Iraq’s Sadrists stage funeral for slain demonstrators
Participants converge on central Baghdad chanting slogans against government corruption and demanding promised reforms
BAGHDAD
Thousands of supporters of firebrand Shia cleric Muqtada al-Sadr on Tuesday staged a funeral procession in Baghdad for four pro-Sadr demonstrators killed this weekend in clashes with security forces.
Funeral participants converged on a public square near eastern Baghdad’s Mohamed al-Qasim Bridge chanting slogans against government corruption and demanding reform of Iraqi state institutions.
The Iraqi authorities, meanwhile, stepped up security across the capital, closing all bridges leading to the Green Zone, which contains government buildings, parliament and foreign diplomatic missions.

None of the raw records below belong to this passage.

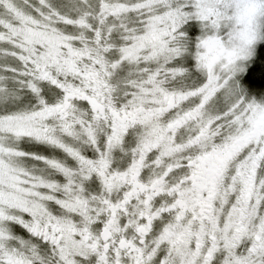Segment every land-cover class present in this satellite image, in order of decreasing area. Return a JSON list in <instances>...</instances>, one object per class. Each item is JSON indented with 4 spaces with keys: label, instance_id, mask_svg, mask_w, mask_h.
I'll list each match as a JSON object with an SVG mask.
<instances>
[{
    "label": "snow or ice",
    "instance_id": "obj_1",
    "mask_svg": "<svg viewBox=\"0 0 264 264\" xmlns=\"http://www.w3.org/2000/svg\"><path fill=\"white\" fill-rule=\"evenodd\" d=\"M0 264H264V0H0Z\"/></svg>",
    "mask_w": 264,
    "mask_h": 264
}]
</instances>
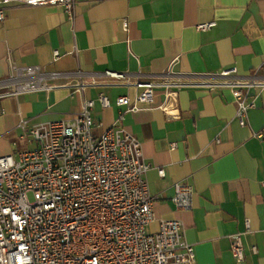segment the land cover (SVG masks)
<instances>
[{
  "label": "crops",
  "instance_id": "1",
  "mask_svg": "<svg viewBox=\"0 0 264 264\" xmlns=\"http://www.w3.org/2000/svg\"><path fill=\"white\" fill-rule=\"evenodd\" d=\"M4 13L0 79L12 66L33 65L70 76L80 72L87 80L106 70L131 81L156 79L169 69L203 75L234 66L246 76L261 67L264 74V0H76L73 19L60 5L11 4ZM209 22L215 25L197 28ZM137 92L96 78L76 93L59 87L2 98L0 155L30 146L19 138L20 119L29 124L68 119L88 98L94 101V132L100 134L117 122L122 110L117 97ZM99 93L109 107L102 106ZM256 104L240 126L229 89H157L152 104L122 113L118 122L141 143L150 165L145 180L155 197L156 221L149 230L156 231L161 219L180 220L194 264H264V137L255 135L264 134V91ZM178 182L192 188L188 209L174 205ZM236 233H242L243 261L231 252Z\"/></svg>",
  "mask_w": 264,
  "mask_h": 264
},
{
  "label": "built area",
  "instance_id": "2",
  "mask_svg": "<svg viewBox=\"0 0 264 264\" xmlns=\"http://www.w3.org/2000/svg\"><path fill=\"white\" fill-rule=\"evenodd\" d=\"M11 4L60 5L73 19L76 0H0V20ZM214 25L202 23L197 28ZM58 55L54 51V58ZM261 70L240 76L234 66L203 75L169 69L156 79L131 81L126 74L109 70L87 80L80 72L70 76L37 65L12 66L0 79V99L59 87L76 93L96 78L120 81L138 92L117 97L116 104L122 107L117 122L100 134L94 132V101L88 98L68 119L34 124L20 119L19 138L30 146L0 155V264H194V249L184 238L180 220L161 219L156 231L149 230L156 221L155 197L145 180L150 165L144 161L141 143L118 122L122 113L152 104L157 89L201 87L229 89L236 103L235 119L245 126L248 111L257 107L258 93L264 91ZM98 99L103 107L110 106L103 93ZM164 172L158 169L159 176ZM192 193L188 184L176 183L175 207L190 208ZM231 252L237 261L244 260L242 233L233 235Z\"/></svg>",
  "mask_w": 264,
  "mask_h": 264
},
{
  "label": "rangeland",
  "instance_id": "3",
  "mask_svg": "<svg viewBox=\"0 0 264 264\" xmlns=\"http://www.w3.org/2000/svg\"><path fill=\"white\" fill-rule=\"evenodd\" d=\"M15 148V146H13V149ZM28 197L30 198V199H32V196L31 195H28Z\"/></svg>",
  "mask_w": 264,
  "mask_h": 264
}]
</instances>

Vehicles were also prevented from using the Mohamed al-Qasim highway leading to central Baghdad’s Tahrir Square -- the site of massive protests three days earlier that had preceded the deadly clashes.

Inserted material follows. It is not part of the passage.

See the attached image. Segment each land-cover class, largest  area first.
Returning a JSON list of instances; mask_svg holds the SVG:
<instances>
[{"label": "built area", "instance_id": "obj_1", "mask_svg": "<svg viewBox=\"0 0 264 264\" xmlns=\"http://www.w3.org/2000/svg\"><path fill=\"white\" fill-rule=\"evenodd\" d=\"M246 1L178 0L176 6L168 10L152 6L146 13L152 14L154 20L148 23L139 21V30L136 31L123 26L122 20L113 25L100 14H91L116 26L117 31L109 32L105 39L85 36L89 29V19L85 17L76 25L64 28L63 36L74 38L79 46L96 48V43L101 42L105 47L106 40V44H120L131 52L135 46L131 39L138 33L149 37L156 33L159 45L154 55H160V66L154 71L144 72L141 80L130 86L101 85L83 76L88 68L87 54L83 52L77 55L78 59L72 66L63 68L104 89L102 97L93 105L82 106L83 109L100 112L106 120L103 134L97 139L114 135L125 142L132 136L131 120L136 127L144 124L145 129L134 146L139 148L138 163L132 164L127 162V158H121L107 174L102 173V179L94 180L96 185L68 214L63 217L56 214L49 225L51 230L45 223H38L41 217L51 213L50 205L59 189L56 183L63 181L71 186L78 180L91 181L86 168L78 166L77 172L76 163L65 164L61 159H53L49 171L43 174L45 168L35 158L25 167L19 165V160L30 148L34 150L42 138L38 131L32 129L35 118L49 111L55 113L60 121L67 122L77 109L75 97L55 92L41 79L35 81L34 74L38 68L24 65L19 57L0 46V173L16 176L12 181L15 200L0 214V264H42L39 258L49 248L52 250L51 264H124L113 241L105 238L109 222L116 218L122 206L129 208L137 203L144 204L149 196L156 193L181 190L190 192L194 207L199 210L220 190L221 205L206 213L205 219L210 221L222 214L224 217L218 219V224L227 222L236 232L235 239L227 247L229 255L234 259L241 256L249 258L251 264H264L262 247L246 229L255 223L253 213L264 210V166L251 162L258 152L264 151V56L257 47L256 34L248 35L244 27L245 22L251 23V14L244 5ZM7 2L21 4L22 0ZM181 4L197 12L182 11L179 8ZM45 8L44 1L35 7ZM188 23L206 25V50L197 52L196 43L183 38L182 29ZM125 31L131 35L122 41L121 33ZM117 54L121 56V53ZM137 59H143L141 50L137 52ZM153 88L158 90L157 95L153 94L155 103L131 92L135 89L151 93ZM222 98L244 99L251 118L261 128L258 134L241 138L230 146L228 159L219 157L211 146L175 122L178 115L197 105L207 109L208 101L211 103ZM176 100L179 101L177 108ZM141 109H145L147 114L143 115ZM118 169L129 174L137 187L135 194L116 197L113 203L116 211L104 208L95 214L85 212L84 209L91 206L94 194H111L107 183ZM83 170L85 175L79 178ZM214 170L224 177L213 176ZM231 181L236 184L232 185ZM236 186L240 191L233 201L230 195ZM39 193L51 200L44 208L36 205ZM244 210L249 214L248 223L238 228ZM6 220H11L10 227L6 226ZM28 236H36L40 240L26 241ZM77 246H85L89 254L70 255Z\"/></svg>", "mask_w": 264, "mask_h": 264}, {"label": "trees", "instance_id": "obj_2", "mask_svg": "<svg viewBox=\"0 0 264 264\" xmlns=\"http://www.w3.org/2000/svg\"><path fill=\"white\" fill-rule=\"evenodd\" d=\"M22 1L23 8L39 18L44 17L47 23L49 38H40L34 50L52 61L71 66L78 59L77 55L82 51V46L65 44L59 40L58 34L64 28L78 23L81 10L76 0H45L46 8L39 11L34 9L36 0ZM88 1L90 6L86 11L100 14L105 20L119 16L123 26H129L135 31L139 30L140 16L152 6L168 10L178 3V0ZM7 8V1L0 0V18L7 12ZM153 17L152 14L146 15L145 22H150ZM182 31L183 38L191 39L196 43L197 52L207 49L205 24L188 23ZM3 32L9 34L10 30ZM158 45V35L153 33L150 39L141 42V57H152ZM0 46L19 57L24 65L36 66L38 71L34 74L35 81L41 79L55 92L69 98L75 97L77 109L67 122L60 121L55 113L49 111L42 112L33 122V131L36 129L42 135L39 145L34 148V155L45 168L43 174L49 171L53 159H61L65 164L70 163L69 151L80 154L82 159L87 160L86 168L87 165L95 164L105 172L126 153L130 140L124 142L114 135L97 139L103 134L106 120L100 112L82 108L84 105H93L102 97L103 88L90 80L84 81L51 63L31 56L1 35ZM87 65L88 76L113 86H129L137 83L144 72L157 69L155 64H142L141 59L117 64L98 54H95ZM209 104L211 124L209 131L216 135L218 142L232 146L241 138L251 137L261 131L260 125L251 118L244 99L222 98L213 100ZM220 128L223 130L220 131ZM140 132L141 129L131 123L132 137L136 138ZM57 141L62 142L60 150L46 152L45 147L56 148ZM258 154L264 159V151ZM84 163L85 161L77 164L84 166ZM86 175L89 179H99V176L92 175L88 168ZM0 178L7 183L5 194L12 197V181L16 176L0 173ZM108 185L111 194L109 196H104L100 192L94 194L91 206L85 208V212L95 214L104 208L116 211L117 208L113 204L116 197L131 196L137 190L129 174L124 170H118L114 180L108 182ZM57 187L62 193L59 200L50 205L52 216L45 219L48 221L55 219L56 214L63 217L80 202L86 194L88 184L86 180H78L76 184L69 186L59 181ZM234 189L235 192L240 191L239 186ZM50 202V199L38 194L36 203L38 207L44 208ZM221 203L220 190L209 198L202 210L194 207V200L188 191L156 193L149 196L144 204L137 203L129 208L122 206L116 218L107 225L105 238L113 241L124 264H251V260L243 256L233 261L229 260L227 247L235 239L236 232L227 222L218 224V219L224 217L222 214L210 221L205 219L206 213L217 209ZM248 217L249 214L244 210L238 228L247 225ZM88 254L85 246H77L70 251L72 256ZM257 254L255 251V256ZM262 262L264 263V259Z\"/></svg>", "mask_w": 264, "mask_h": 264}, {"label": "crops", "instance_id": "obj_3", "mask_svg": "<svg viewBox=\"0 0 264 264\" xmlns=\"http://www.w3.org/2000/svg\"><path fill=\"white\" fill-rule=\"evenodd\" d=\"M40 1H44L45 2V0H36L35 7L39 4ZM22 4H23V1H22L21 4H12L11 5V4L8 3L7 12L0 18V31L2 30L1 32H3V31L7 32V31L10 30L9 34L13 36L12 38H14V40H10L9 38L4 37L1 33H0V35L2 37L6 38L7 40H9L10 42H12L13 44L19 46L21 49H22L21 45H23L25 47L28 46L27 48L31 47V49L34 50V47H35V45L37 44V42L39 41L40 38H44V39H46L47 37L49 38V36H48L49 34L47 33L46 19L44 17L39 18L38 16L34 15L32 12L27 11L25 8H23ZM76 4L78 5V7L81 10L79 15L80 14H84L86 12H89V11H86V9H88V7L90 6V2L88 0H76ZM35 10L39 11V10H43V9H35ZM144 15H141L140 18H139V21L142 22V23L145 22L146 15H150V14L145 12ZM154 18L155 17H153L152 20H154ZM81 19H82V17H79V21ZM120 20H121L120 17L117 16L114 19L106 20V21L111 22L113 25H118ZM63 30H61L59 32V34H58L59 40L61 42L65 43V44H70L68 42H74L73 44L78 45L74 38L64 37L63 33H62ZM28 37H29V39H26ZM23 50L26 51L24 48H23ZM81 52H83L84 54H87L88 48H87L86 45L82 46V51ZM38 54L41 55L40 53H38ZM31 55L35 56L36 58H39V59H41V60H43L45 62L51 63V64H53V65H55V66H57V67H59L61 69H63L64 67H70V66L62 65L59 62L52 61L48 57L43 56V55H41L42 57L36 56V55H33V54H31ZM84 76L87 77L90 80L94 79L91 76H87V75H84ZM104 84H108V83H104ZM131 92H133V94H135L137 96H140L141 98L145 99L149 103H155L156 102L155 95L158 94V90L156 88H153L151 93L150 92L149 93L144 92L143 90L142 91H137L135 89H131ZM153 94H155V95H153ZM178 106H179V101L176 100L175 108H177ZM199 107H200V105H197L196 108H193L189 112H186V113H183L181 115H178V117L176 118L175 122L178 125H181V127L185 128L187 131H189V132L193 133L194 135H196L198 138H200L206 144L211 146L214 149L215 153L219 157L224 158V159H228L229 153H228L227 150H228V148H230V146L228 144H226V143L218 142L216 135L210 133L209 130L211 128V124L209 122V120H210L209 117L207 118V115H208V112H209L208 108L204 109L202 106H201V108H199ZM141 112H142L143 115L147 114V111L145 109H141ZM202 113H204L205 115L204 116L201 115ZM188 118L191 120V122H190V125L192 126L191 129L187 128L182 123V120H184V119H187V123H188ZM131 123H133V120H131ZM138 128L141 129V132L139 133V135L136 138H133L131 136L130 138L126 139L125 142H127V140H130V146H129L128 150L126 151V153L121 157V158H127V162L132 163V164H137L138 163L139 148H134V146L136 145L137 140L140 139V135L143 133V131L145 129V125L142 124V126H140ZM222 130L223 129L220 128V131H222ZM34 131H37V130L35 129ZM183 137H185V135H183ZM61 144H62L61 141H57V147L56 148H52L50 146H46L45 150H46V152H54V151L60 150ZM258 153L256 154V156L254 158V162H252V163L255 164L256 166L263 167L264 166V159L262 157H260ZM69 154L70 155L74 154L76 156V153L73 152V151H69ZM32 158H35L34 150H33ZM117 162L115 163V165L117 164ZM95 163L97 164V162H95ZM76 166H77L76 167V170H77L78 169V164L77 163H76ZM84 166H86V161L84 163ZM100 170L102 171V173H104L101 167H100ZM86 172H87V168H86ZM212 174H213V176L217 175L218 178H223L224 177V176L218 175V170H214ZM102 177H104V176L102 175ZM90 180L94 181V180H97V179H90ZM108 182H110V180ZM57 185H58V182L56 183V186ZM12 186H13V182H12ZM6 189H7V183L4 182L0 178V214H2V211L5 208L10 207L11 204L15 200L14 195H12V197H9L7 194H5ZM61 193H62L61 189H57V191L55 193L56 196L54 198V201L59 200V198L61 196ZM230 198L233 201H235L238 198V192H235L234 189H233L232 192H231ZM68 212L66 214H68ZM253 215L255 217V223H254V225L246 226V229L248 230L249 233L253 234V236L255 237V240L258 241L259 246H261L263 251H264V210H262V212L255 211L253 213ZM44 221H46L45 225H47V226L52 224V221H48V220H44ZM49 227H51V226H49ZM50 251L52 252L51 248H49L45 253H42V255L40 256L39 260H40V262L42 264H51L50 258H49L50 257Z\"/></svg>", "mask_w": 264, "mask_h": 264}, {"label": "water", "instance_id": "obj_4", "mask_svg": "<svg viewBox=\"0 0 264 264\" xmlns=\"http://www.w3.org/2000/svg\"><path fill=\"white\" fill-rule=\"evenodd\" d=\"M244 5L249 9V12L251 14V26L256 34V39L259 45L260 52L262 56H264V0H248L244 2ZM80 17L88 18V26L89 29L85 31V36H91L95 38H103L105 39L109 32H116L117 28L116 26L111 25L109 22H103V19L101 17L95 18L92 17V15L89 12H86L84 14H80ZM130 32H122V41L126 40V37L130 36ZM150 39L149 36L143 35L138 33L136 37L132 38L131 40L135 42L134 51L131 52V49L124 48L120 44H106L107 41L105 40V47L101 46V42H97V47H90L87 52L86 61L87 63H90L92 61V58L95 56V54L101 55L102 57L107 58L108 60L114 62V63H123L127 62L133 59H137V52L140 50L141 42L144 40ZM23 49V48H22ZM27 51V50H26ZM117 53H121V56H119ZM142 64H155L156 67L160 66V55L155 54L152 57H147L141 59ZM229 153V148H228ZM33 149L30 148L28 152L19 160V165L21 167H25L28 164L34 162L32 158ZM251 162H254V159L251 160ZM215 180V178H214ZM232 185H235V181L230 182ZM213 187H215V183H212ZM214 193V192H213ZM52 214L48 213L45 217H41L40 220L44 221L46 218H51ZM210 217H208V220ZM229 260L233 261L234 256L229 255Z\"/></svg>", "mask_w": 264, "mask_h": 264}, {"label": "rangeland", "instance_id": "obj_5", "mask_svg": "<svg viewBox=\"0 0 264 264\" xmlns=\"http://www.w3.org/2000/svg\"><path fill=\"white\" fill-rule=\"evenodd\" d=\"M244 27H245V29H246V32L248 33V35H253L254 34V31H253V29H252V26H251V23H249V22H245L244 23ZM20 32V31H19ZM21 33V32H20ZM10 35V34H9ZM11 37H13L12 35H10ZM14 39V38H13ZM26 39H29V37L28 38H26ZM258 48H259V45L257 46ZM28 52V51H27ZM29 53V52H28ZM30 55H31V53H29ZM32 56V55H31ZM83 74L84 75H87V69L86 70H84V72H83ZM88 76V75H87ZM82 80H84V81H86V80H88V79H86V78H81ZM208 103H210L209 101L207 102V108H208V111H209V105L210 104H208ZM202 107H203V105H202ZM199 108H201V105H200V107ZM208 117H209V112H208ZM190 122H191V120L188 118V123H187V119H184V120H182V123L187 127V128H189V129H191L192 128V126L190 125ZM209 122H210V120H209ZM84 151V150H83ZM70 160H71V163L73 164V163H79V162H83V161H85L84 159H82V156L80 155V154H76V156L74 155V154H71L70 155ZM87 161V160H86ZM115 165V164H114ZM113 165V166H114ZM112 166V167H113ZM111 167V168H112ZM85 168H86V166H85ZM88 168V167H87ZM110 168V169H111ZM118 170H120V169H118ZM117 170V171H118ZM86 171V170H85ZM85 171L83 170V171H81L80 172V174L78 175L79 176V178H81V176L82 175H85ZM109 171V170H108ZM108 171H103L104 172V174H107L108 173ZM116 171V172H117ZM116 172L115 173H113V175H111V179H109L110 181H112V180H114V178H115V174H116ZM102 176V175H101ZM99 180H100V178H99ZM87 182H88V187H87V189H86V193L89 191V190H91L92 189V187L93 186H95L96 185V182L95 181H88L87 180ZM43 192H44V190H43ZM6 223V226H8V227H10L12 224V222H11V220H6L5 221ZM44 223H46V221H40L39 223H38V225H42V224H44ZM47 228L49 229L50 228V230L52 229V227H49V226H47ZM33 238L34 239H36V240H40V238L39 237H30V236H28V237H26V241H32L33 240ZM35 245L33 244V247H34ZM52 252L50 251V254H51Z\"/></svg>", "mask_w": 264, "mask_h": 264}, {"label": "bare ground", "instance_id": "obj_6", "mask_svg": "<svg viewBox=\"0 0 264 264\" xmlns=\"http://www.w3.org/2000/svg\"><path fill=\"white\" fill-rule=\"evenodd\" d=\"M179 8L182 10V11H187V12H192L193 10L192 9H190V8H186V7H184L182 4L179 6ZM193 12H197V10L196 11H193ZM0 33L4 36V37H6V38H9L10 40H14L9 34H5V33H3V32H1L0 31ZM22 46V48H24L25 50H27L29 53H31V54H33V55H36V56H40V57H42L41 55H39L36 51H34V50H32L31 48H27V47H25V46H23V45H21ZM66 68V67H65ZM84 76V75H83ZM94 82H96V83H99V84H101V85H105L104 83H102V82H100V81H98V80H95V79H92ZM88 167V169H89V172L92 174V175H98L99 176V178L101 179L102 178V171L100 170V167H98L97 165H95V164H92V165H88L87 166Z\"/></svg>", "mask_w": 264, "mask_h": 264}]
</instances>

On Saturday, thousands of al-Sadr supporters staged demonstrations in Tahrir Square to decry perceived government corruption and demand reform of Iraq’s official electoral commission.
One police officer and four demonstrators were killed -- while some 320 others were injured -- in clashes that ensued after security forces tried to disperse demonstrators by force.
In recent weeks, al-Sadr has called for the formulation of a new electoral commission untainted by what he describes as "political and sectarian" bias.
Commission officials, however, reject the assertion, saying the body provides objective oversight of the country’s elections.
For the past year, al-Sadr’s supporters have staged numerous protests in Baghdad in an effort to pressure Prime Minister Hayder al-Abadi to appoint a government of apolitical "technocrats".
In a dramatic turn of events last summer, thousands of al-Sadr loyalists stormed Iraq’s parliament building in the Green Zone to press home their demands.
In mid-2015, parliament approved a sweeping raft of reforms ostensibly aimed at meeting popular demands for the elimination of government corruption and the streamlining of state bureaucracy.
Critics, however, including Iraq’s Sadrists, say most of the promised reforms have yet to be implemented.